Filed under: Books/Film/Music/Art,People,Rant,Society & Intellect — Jane @ 8:50 pm

not fond at the moment. of (m)any.

BUT fleur de mal is gorgeous. never read the french before; blowing my mind.
ah, baudelaire…one for whom my fondness will never wane. je t’aime, mon ami.

16 July 2006

Filed under: Meaningful nonsense,observation,People,question,Rant — Jane @ 7:12 pm

i live, mentally, too far inside the head of an ancient _____ [greek/roman/barbarian/whatever….]. some part of me grabbed onto the concept of fate-as-truth, fate-as-meaning, when my soul and being (the part that stays static, that is) was just starting to poke its little head through its little white crackly shell. and now i’m stuck with it, as powerless to change it as aristotle was to foresee the coming of strip malls and the religious right.

and on a related note, a few words about sincerity.
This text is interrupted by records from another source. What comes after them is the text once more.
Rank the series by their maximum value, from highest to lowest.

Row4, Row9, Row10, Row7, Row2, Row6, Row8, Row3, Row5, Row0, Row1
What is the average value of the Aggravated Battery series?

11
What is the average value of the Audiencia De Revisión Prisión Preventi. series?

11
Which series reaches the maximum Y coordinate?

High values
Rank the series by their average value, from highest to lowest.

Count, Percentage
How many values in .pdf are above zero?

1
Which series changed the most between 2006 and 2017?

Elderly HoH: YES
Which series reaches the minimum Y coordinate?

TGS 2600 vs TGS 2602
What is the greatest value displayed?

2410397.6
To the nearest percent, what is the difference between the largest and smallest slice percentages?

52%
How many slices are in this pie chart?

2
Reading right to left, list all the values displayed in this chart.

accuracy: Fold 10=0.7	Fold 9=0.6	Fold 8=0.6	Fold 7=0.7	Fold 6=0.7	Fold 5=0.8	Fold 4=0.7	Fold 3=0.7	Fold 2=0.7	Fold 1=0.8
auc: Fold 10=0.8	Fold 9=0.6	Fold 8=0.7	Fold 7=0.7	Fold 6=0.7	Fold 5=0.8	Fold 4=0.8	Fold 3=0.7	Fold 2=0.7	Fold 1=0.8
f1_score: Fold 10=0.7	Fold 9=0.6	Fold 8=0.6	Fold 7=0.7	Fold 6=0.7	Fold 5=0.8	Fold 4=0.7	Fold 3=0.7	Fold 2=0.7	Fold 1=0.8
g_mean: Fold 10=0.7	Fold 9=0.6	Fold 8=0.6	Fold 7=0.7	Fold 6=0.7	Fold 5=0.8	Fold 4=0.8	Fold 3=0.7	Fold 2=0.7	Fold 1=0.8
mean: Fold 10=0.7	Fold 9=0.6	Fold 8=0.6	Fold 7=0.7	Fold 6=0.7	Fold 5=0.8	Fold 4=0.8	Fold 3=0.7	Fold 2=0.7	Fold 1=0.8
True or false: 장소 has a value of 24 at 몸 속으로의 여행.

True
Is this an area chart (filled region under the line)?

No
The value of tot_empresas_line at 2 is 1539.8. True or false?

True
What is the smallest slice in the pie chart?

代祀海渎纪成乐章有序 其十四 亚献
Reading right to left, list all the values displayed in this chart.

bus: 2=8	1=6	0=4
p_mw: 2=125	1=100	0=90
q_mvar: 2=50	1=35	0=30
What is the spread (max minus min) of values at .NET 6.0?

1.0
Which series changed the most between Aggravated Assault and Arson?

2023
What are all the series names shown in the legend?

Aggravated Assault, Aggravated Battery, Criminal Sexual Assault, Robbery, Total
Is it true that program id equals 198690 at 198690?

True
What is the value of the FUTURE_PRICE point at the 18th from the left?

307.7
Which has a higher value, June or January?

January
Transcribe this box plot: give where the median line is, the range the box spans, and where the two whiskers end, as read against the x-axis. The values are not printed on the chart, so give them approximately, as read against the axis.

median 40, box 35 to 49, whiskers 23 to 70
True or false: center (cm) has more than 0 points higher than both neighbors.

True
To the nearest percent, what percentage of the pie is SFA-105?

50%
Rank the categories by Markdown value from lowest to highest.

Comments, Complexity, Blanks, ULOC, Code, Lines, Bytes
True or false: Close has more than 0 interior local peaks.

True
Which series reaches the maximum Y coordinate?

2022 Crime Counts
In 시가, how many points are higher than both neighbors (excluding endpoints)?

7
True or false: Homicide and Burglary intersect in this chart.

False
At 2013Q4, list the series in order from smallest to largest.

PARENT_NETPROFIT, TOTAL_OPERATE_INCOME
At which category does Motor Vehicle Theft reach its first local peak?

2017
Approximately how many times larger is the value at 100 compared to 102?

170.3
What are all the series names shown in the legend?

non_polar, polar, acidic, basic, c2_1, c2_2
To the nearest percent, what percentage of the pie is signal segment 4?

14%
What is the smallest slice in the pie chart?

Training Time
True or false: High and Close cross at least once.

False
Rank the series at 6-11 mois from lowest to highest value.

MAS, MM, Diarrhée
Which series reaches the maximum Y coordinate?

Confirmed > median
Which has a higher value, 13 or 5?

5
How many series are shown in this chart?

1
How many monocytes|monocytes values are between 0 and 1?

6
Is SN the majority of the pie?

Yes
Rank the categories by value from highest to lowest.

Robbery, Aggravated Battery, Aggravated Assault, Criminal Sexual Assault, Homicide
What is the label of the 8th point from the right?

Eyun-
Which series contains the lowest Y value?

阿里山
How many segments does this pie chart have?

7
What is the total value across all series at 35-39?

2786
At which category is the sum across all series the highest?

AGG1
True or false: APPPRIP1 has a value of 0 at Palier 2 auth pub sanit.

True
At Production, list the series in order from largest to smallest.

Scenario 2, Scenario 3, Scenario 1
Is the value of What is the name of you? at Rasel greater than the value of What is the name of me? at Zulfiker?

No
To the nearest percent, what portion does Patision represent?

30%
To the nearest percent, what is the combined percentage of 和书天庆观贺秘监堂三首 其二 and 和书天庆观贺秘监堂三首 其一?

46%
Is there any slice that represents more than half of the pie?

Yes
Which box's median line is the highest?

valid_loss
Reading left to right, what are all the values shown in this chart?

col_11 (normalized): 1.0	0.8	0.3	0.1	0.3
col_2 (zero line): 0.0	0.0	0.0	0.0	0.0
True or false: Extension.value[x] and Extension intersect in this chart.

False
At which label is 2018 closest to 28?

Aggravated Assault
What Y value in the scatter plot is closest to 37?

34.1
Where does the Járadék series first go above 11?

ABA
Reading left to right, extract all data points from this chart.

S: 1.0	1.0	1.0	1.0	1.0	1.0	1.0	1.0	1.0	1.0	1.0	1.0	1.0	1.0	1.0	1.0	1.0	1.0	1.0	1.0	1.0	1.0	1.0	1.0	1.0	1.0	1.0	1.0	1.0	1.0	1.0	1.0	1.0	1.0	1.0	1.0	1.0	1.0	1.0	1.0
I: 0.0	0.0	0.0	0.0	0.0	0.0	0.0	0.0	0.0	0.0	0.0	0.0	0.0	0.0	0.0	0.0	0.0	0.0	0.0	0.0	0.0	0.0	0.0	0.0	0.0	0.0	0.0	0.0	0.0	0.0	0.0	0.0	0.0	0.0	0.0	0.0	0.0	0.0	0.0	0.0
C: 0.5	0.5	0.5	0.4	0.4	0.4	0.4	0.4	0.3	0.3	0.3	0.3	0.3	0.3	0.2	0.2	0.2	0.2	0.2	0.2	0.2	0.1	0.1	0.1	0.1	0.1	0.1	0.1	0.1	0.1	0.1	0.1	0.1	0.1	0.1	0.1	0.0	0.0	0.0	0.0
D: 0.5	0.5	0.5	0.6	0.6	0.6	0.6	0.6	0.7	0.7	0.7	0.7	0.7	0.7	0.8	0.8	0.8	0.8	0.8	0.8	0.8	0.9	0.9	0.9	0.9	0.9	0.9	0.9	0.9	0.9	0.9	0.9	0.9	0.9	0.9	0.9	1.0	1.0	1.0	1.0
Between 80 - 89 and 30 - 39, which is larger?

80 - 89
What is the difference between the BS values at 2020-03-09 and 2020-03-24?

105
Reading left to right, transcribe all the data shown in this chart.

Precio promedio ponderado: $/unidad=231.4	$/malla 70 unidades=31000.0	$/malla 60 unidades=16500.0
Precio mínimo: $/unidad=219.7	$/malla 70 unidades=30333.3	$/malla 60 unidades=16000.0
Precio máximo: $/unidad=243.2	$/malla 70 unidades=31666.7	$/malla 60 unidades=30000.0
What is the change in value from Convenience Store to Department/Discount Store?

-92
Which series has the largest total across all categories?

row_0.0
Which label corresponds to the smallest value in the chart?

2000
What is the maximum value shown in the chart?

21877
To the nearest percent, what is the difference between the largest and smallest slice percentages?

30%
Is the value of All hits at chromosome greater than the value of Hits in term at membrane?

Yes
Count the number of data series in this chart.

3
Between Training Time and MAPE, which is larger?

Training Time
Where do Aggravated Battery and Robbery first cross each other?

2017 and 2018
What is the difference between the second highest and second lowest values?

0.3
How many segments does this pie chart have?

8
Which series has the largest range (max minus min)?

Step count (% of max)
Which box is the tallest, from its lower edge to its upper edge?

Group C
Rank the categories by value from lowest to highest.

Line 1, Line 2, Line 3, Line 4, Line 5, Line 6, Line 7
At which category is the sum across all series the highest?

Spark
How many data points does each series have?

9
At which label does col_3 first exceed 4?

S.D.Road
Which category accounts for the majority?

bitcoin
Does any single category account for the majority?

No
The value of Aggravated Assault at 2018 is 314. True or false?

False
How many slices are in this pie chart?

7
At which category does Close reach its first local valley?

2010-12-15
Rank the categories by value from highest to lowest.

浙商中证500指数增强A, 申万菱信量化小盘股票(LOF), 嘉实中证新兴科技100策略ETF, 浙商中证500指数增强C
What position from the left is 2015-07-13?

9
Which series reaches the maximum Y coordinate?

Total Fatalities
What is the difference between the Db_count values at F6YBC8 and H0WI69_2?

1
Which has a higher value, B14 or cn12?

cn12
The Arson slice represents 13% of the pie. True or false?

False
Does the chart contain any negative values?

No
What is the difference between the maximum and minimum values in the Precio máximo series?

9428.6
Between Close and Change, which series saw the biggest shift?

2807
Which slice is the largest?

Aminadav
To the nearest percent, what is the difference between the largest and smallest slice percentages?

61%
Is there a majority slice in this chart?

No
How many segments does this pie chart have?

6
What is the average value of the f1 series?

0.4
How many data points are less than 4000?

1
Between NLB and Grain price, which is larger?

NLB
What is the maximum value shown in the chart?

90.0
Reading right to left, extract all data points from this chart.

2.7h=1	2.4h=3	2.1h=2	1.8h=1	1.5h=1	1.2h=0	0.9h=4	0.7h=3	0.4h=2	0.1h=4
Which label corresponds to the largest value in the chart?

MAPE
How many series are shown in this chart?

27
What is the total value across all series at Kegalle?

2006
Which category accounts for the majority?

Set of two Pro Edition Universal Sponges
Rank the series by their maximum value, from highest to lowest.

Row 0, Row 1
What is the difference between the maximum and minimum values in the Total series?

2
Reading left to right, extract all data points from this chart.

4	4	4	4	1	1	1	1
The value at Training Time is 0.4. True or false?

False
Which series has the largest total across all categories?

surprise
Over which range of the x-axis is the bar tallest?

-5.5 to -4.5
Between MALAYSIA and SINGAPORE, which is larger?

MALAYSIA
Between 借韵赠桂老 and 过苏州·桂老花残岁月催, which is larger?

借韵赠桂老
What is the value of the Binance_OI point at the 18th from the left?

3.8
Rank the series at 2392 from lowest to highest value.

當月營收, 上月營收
sincerity has always struck me as the light, the truth, and the Giant Incessantly Hammering Two-By-Four when it comes to relating with my fellow two-legged brethren. meaning: it’s the only way to be, but the only way to be is sometimes (always, on second thought) the way of masochism. undesired, unwarranted, and unintentional masochism, but masochism nonetheless. its forays into a twisted kind of loving sadomasochism can be entertaining at times, and provide endless hours of self-revelatory ramblings of self&other-deprecation, leading yours truly to the possession of an all-too-occassional envy of the happily dishonest, ignorant or apethetic; but in the end, i have to admit that i’m destined to live every waking hour babbling my Truths, regardless of the fracturing of world-as-i-be-it they cause. what choice do i have? living, as i do, in the grip of Fate and Destiny themselves, the Forms of forms?

11 July 2006

the worst, she said, is silence.

silence equals madness. madness equals denotation and following, disintegration. alexandria tumbles to the ground, but in the head. structure and form twining fluid and formless between and then into the other’s arms of iron. no paeons to angles and lines embedded in painted shiftings of butterfly wings, say i, if my eyes are sight and blindness one.

if something so small and weightless as silence can shift the balance of the moon i see tonight through panes of shuttered glass.